-- AVAILABLE RECORDS follows --

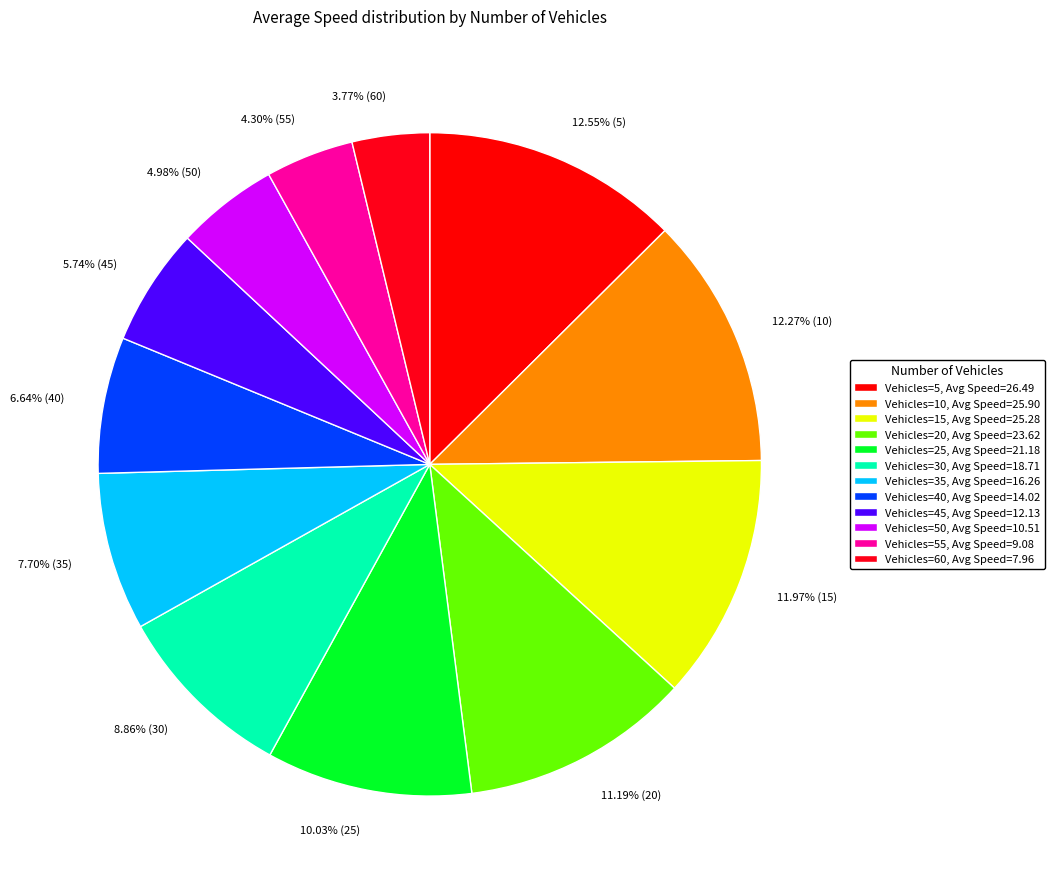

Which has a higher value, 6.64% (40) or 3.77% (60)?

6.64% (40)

-- AVAILABLE RECORDS concluded --
-- AVAILABLE RECORDS follows --

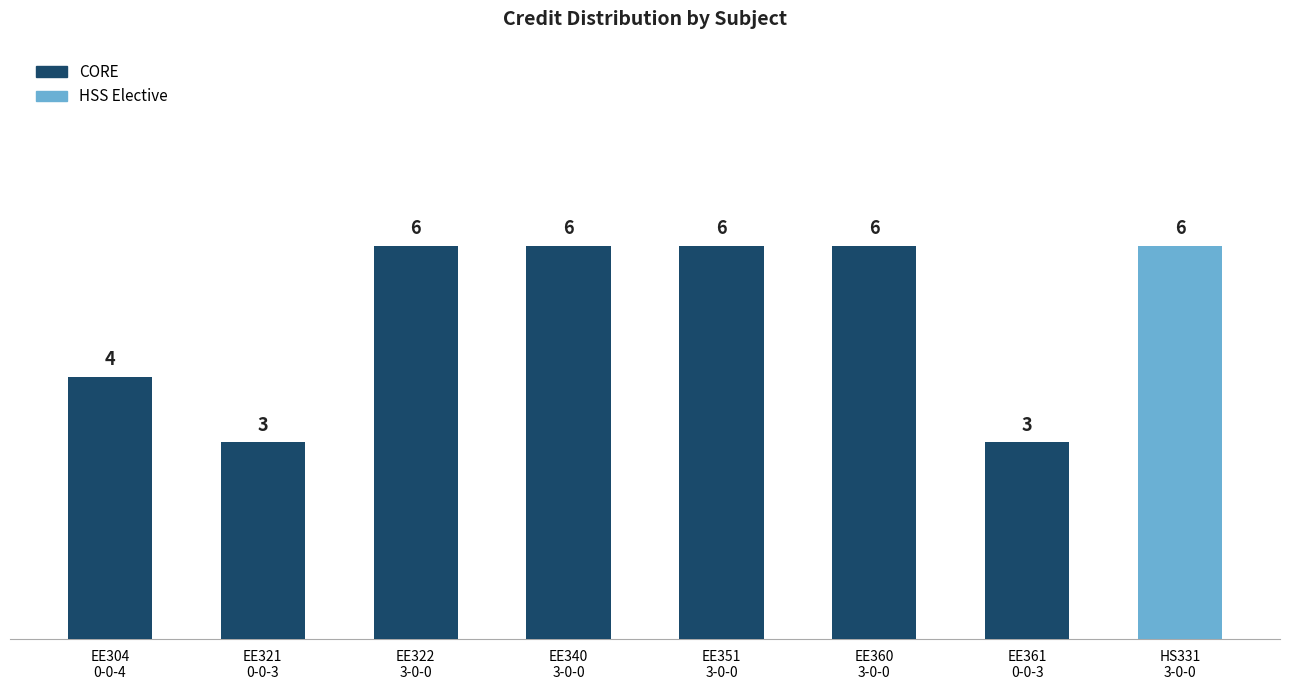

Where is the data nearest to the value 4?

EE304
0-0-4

-- AVAILABLE RECORDS concluded --

- YOUR ASSIGNMENT
List every line of the items that contains the string "value", matching case exactly.

- OUTPUT OF THE TASK
Which has a higher value, 6.64% (40) or 3.77% (60)?
Where is the data nearest to the value 4?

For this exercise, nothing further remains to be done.